Given two arrays of length m and n with digits 0-9 representing two numbers. Create the maximum number of length k <= m + n from digits of the two. The relative order of the digits from the same array must be preserved. Return an array of the k digits.
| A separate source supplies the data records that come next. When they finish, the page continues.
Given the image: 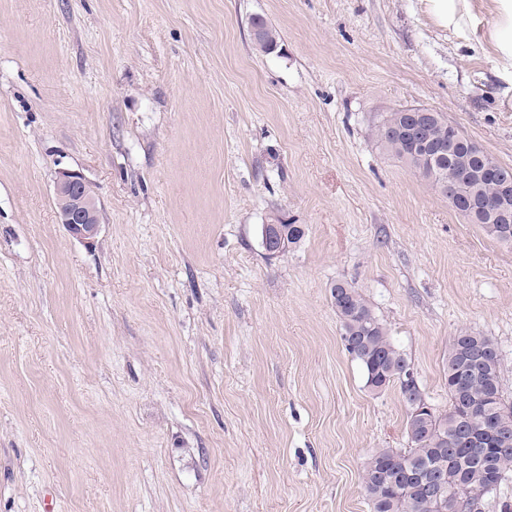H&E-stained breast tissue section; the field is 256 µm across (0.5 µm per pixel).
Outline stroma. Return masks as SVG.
Here are the masks:
<instances>
[{
  "label": "stroma",
  "mask_w": 512,
  "mask_h": 512,
  "mask_svg": "<svg viewBox=\"0 0 512 512\" xmlns=\"http://www.w3.org/2000/svg\"><path fill=\"white\" fill-rule=\"evenodd\" d=\"M468 2L444 27L427 0H0V512H371L407 407L346 352L339 281L436 413L462 330L512 404V246L371 136L421 106L512 168L501 13ZM279 217L306 234L272 259ZM54 195L65 202L58 210V218L67 233L82 243L93 244L100 219L87 180L79 173L60 172L54 182Z\"/></svg>",
  "instance_id": "1"
}]
</instances>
You should try to optimize your time and space complexity.
Example 1:
nums1 = [3, 4, 6, 5]
nums2 = [9, 1, 2, 5, 8, 3]
k = 5
return [9, 8, 6, 5, 3]
Example 2:
nums1 = [6, 7]
nums2 = [6, 0, 4]
k = 5
return [6, 7, 6, 0, 4]
Example 3:
nums1 = [3, 9]
nums2 = [8, 9]
k = 3
return [9, 8, 9]
Solution
public class Solution {
public int[] maxNumber(int[] nums1, int[] nums2, int k) {
int[] max = new int[0];
for(int i = 0; i <= k; i++) {
if(nums1.length < i || nums2.length < k - i) continue;
int[] m = merge(getMax(nums1, i), getMax(nums2, k - i));
if(bigger(m, 0, max, 0)) max = m;
}
return max;
}
public int[] getMax(int[] num, int k) {
int[] ans = new int[k];
Stack<Integer> stack = new Stack<Integer>();
for(int i = 0; i < num.length; i++) {
while(stack.size() > 0 && num[i] > stack.peek() && (stack.size() - 1) + (num.length - i) >= k) {
stack.pop();
}
if(stack.size() < k) stack.push(num[i]);
}
for(int i = k-1; i >= 0; i--) {
ans[i] = stack.pop();
}
return ans;
}
public int[] merge(int[] num1, int[] num2) {
int idx1 = 0;
int idx2 = 0;
int ans[] = new int[num1.length + num2.length];
for(int i = 0; i < num1.length + num2.length; i++) {
if(bigger(num1, idx1, num2, idx2)) {
ans[i] = num1[idx1++];
} else {
ans[i] = num2[idx2++];
}
}
return ans;
}
public boolean bigger(int[] num1, int idx1, int[] num2, int idx2) {
if(idx1 == num1.length) return false;
if(idx2 == num2.length) return true;
int cnt = 0;
while(idx1 + cnt != num1.length && idx2 + cnt != num2.length) {
if(num1[idx1 + cnt] > num2[idx2 + cnt]) return true;
else if(num1[idx1 + cnt] < num2[idx2 + cnt]) return false;
cnt++;
}
return (idx2+cnt) == num2.length;
}
}